Instructor: Rachit Jain

February 2013

-Training on PCR and heat shock transformation

March 2013

-PCR of GS gene

-Cloning and transformation of GS gene into species XL1-Blue. Transformed species spread onto ampicillin plates

-Verification of GS transformants via digestion and gel verification

April 2013

-Colonies for GS, AT, and GS+AT were selected from Methanococcus and corresponding genes were extracted. PCR and gel verification of GS, AT, and GS+AT genes. Results concluded successful in locating vectors from Methanococcus.

-PCR and gel verification of mCherry gene

-Cloning of mCherry gene into pAW-50 vector

-Verification of cloning via digestion and gel verification. After positive verification, ligation of digested products and heat shock transformation into XL1-Blue. XL1-Blue transformants spread onto ampicillin plates.
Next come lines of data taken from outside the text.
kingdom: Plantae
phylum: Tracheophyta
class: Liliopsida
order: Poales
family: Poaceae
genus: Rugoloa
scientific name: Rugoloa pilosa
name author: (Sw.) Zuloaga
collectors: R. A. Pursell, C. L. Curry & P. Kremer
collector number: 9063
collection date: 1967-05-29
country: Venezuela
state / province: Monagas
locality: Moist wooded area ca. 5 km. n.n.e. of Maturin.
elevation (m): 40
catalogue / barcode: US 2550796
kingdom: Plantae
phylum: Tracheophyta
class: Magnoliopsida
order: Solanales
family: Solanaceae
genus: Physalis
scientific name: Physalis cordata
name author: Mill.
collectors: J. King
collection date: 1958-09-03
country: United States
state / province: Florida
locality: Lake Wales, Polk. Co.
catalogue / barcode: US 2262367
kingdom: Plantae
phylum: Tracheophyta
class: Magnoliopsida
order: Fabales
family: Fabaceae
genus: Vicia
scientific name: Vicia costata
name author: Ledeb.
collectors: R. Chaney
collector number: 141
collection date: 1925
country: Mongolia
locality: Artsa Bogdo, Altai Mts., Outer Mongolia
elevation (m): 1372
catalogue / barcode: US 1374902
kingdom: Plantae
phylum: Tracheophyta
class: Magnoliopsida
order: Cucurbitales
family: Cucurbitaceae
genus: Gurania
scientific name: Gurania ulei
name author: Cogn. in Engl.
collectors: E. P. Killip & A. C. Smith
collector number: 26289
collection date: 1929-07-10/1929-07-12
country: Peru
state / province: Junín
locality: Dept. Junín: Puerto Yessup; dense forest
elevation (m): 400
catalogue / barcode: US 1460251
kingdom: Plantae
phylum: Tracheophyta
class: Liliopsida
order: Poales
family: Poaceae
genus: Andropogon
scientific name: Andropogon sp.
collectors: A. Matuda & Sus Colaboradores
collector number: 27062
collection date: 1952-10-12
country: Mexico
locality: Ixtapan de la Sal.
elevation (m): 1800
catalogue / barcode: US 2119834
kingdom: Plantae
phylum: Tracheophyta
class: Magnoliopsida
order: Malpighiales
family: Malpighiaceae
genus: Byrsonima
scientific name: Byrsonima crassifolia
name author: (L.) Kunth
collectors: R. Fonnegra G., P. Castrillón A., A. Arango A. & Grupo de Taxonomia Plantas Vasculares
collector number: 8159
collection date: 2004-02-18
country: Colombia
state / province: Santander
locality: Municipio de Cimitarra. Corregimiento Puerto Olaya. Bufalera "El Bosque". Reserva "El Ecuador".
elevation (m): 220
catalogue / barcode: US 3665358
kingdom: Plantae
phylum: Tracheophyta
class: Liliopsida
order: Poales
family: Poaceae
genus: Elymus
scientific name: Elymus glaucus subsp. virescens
-XL1-Blue colonies picked and screened. Purification of mCherry vector from colonies, and stored in -20°C freezer.

June 2013

-Transformation of pAW-50 mCherry into XL1-Blue and creation of stock

-PCR of 2 mCherry sequences: one without RBS sequence (V2) and one containing RBS sequence (V4). Gel Verification of tools 1 and 2.

-Digestion and cloning of V2 and V4 into pAW-50 mCherry vector

July 2013

-Purification of digested vector, ligation, and transformation of vector into XL1-Blue. Transformants plated onto ampicillin plates.

-V2 and V4 colonies extracted and screened. Permanent stocks of V2B and V4B stored in -80°C freezer.